Superintendents of education for 17 cities and provinces will be elected on the June 1 local elections. A superintendent of education is the head of kindergarten, elementary, middle and high school education, who has the authority to make decisions on the overall education system, including abolition of private high schools or expansion of innovative schools. Superintendents of education also make the final decision on the number of exams conducted annually, school start time, and school lunch menu. They are called “little president of education” as their impact on the education sector is powerful than that of the education minister.

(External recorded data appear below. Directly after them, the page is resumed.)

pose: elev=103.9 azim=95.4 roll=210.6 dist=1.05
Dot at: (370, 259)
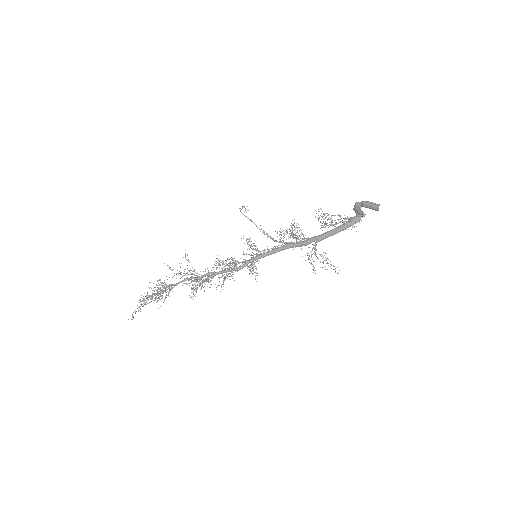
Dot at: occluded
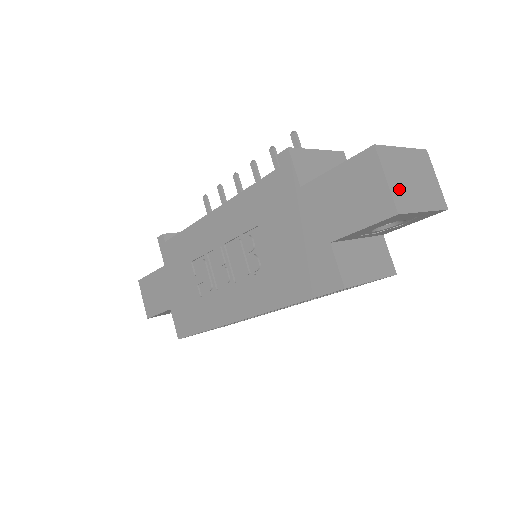
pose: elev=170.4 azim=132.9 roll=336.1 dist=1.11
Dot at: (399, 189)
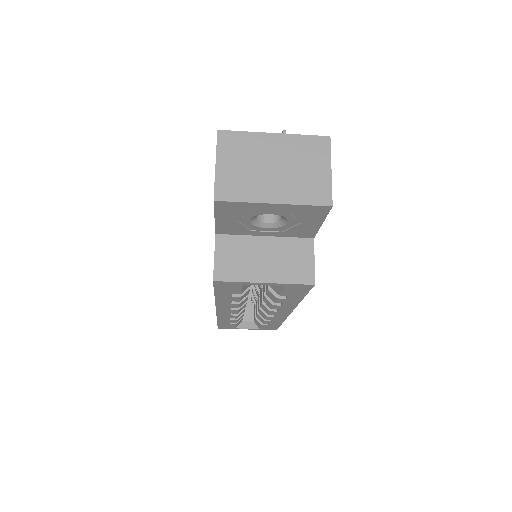
Dot at: (234, 176)
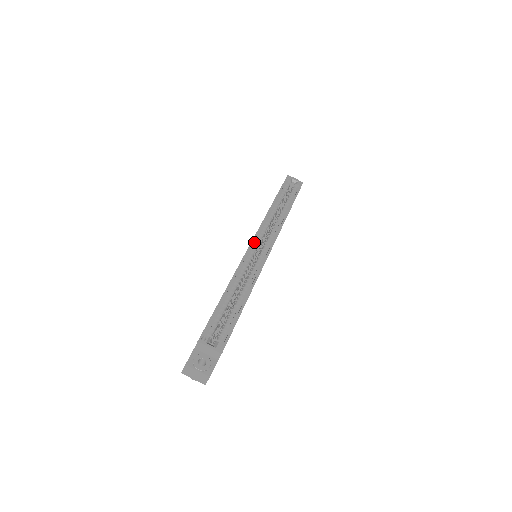
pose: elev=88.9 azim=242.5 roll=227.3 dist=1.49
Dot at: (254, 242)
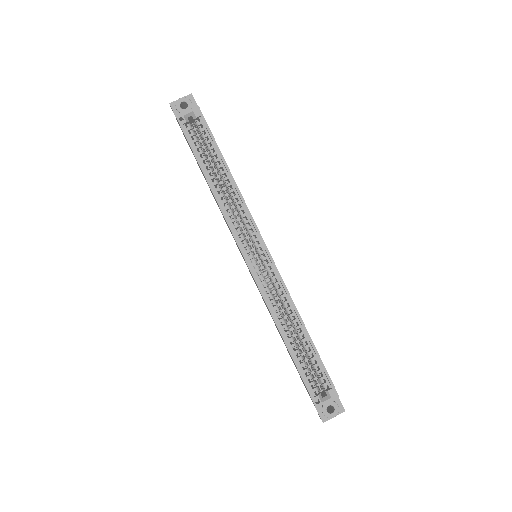
Dot at: (247, 259)
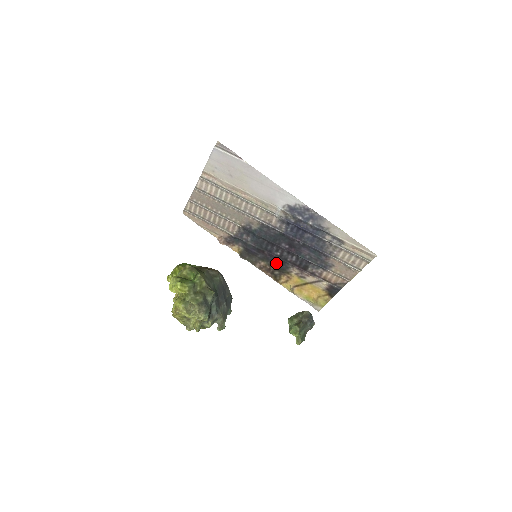
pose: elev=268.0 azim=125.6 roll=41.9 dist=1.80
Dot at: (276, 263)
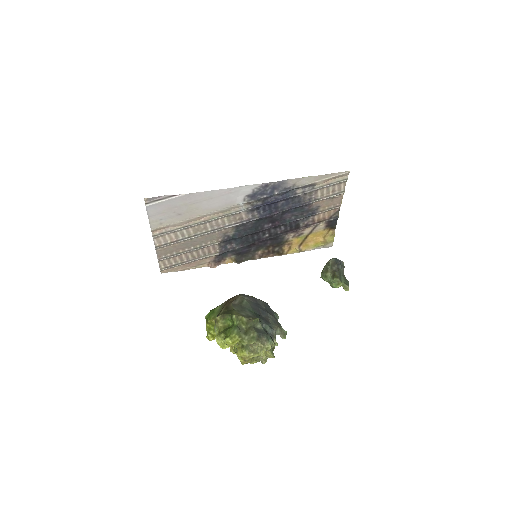
Dot at: (270, 243)
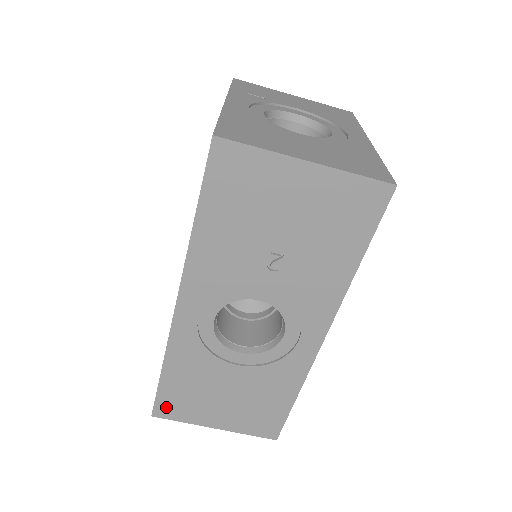
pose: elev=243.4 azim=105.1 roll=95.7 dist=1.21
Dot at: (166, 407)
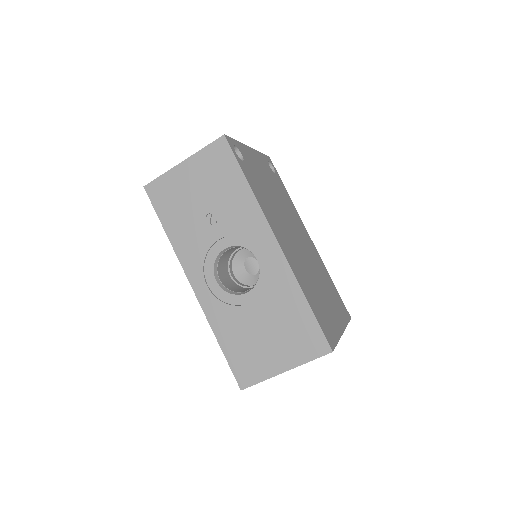
Dot at: (243, 374)
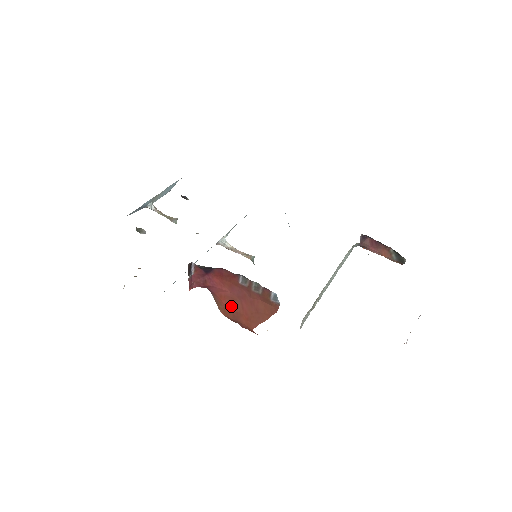
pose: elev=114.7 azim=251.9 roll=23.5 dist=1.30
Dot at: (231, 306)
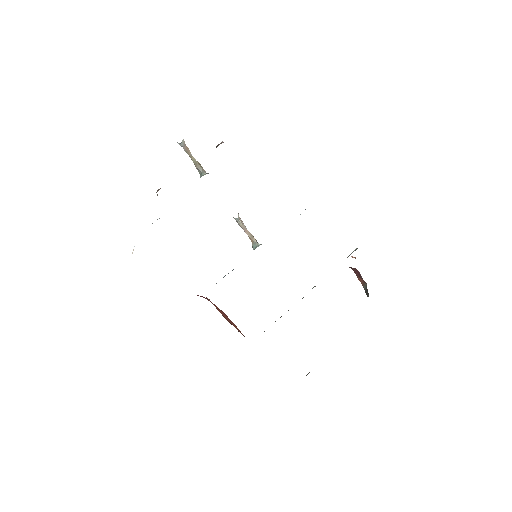
Dot at: (215, 306)
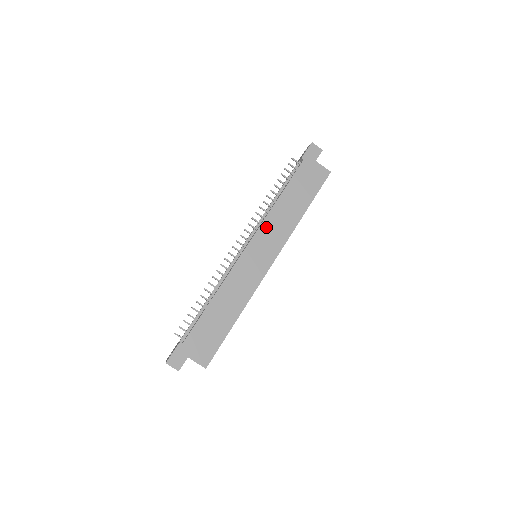
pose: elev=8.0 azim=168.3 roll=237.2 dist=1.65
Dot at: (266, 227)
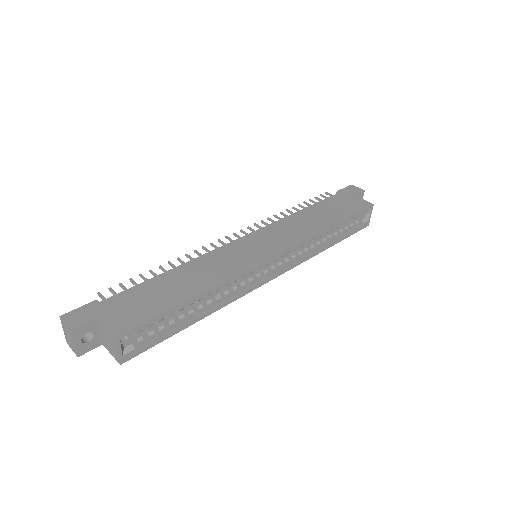
Dot at: (276, 227)
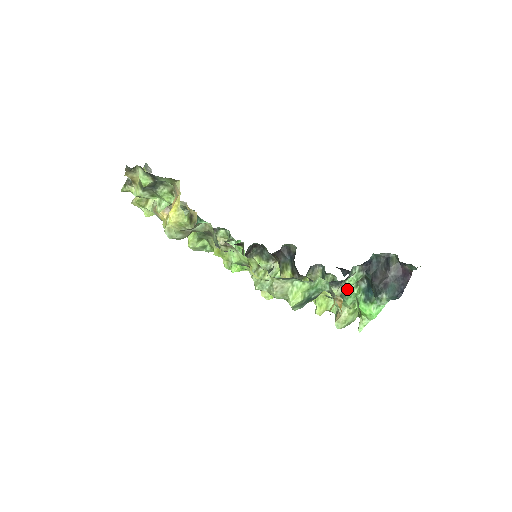
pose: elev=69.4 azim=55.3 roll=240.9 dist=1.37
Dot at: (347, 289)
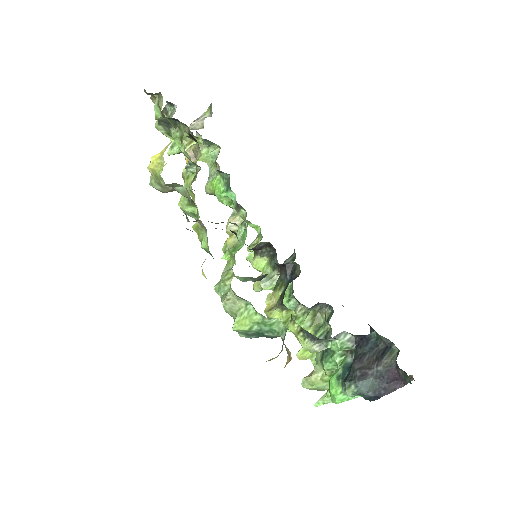
Dot at: (332, 351)
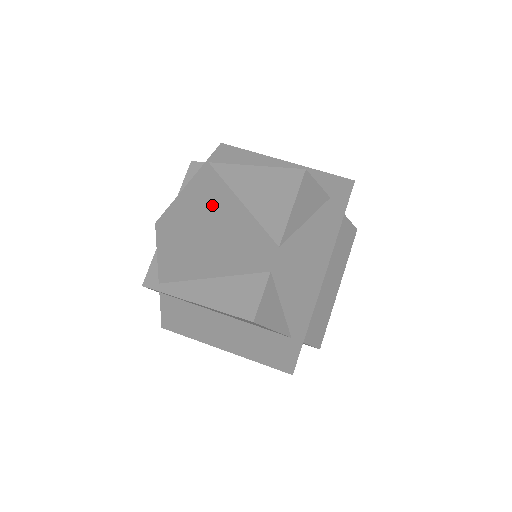
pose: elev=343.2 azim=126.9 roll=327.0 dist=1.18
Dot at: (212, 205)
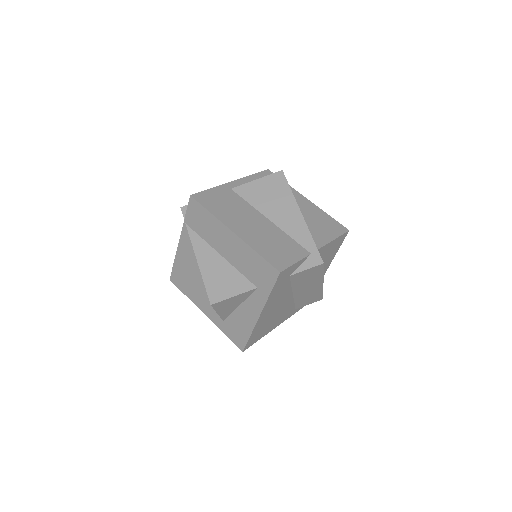
Dot at: (191, 273)
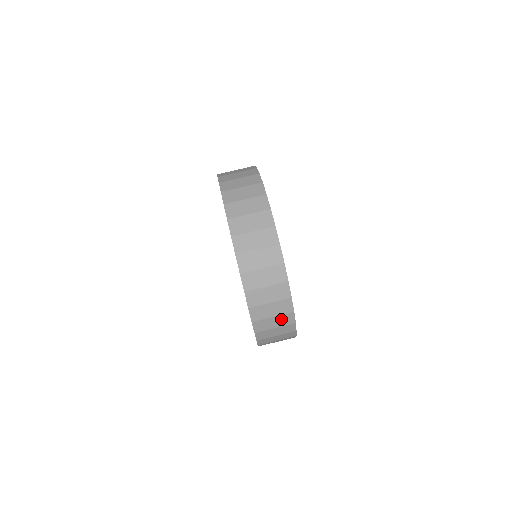
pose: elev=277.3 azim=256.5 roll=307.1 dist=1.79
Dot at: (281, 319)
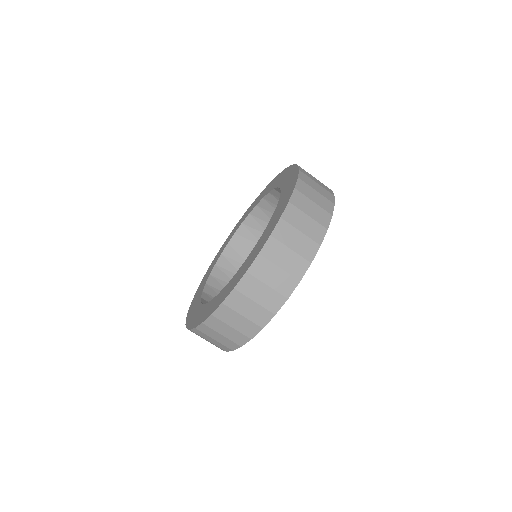
Dot at: (246, 324)
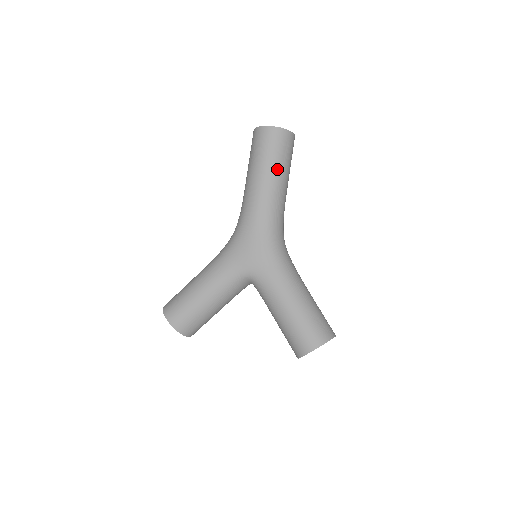
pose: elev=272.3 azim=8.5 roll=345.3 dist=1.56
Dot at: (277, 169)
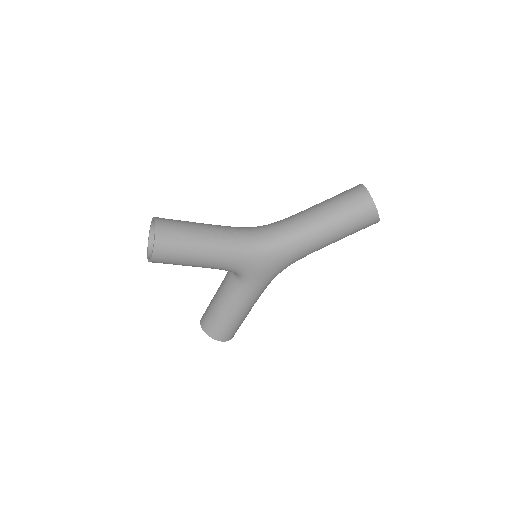
Dot at: occluded
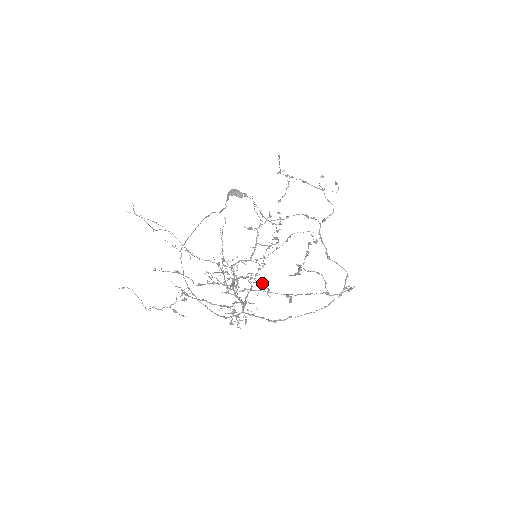
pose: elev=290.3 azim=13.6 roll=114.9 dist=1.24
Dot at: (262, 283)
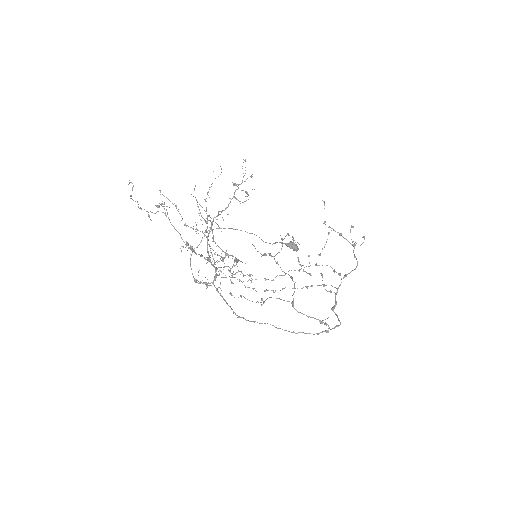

With the election only three weeks away, however, candidates from different political blocs are only busy talking about fielding a single candidate instead of promoting their policies. There are so many pending issues superintendents of education should address, including declining academic ability and the burden of private education expenses worsened by the pandemic, and the collective protest of teachers against the high school credit system, which will be implemented from next year. In the case of Seoul, however, three candidates from the center and conservative camps continued to negotiate over how to unify candidacy until Wednesday, one day before the registration of candidates. Three candidates from the progressive camp, including the current superintendent of education for Seoul, Cho Hee-yeon, are also discussing whether to field a single candidate or not. As for Gyeonggi Province, discussions on education policies are nowhere to be seen as candidates from the progressive camps are busy negotiating over merger of candidacies.
The reason why candidates are only interested in merging candidacies is because it could make or break the election result due to voters’ indifference. When the election for superintendent of education was held separately, voter turnout was only around 10-20 percent. Voter turnout has increased since 2010, when it began to be held together with the local elections, but only four out of 10 voters said they cast their vote knowing the names and policies of candidates. It means most of the voters cast their vote based on the candidates’ political party. In the 2014 and 2018 superintendent of education elections in Seoul, candidates from the conservative camps won the majority of the votes, but lost to Cho Hee-yeon, the single candidate from the progressive camp, because they did not merge candidacies.
Many superintendents were found to have given kickbacks in the process of merging candidacies or illegally appointed someone after election after the direct election of superintendents of education was introduced in 2007 under the pretext of realizing autonomy in education. Political neutrality of education is a value stipulated in the Constitution, but there are continuing controversies surrounding elementary, middle and high school education being inclined toward either left or right, depending on the political orientation of the superintendent of education. It is necessary to reconsider whether the current form of superintendent of education election should be left as it is when it produces corrupt superintendents of education and turns education into a political scene by wasting taxpayers’ money.